*Data records*:
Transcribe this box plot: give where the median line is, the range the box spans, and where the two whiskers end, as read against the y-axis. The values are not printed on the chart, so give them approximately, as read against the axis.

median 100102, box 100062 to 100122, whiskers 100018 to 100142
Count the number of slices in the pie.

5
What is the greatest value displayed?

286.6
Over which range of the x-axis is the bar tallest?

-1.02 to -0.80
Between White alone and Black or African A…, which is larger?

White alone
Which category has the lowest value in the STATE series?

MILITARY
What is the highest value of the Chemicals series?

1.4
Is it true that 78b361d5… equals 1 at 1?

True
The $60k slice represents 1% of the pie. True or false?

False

*Your task*:
Copy out all of the records above word for word, with each line unchanged and in its original order.

*Result of this task*:
Transcribe this box plot: give where the median line is, the range the box spans, and where the two whiskers end, as read against the y-axis. The values are not printed on the chart, so give them approximately, as read against the axis.

median 100102, box 100062 to 100122, whiskers 100018 to 100142
Count the number of slices in the pie.

5
What is the greatest value displayed?

286.6
Over which range of the x-axis is the bar tallest?

-1.02 to -0.80
Between White alone and Black or African A…, which is larger?

White alone
Which category has the lowest value in the STATE series?

MILITARY
What is the highest value of the Chemicals series?

1.4
Is it true that 78b361d5… equals 1 at 1?

True
The $60k slice represents 1% of the pie. True or false?

False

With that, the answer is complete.